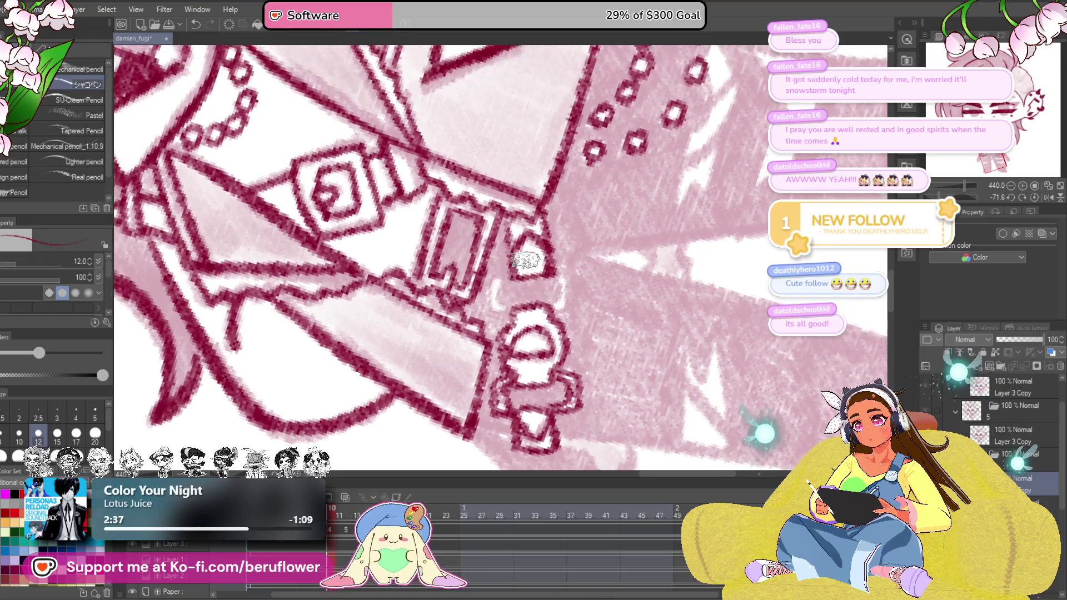
pyautogui.click(1029, 215)
pyautogui.moveTo(434, 292); pyautogui.dragTo(479, 275)
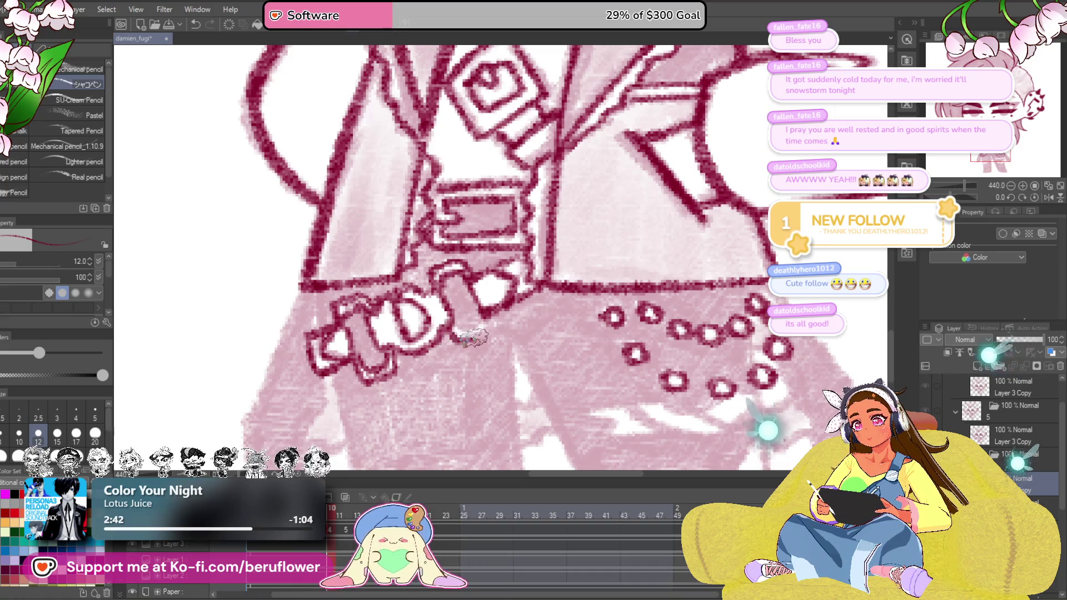
pyautogui.moveTo(450, 329); pyautogui.dragTo(496, 315)
pyautogui.scroll(-5, 492, 316)
pyautogui.scroll(2, 533, 267)
pyautogui.scroll(2, 535, 267)
pyautogui.scroll(2, 500, 283)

----

**WHAT THE EXERCISE ASKS:** Without the pictures, write out all of the material exactly.

**RESPONSE BELOW:**
pyautogui.click(1029, 215)
pyautogui.moveTo(434, 292); pyautogui.dragTo(479, 275)
pyautogui.moveTo(450, 329); pyautogui.dragTo(496, 315)
pyautogui.scroll(-5, 492, 316)
pyautogui.scroll(2, 533, 267)
pyautogui.scroll(2, 535, 267)
pyautogui.scroll(2, 500, 283)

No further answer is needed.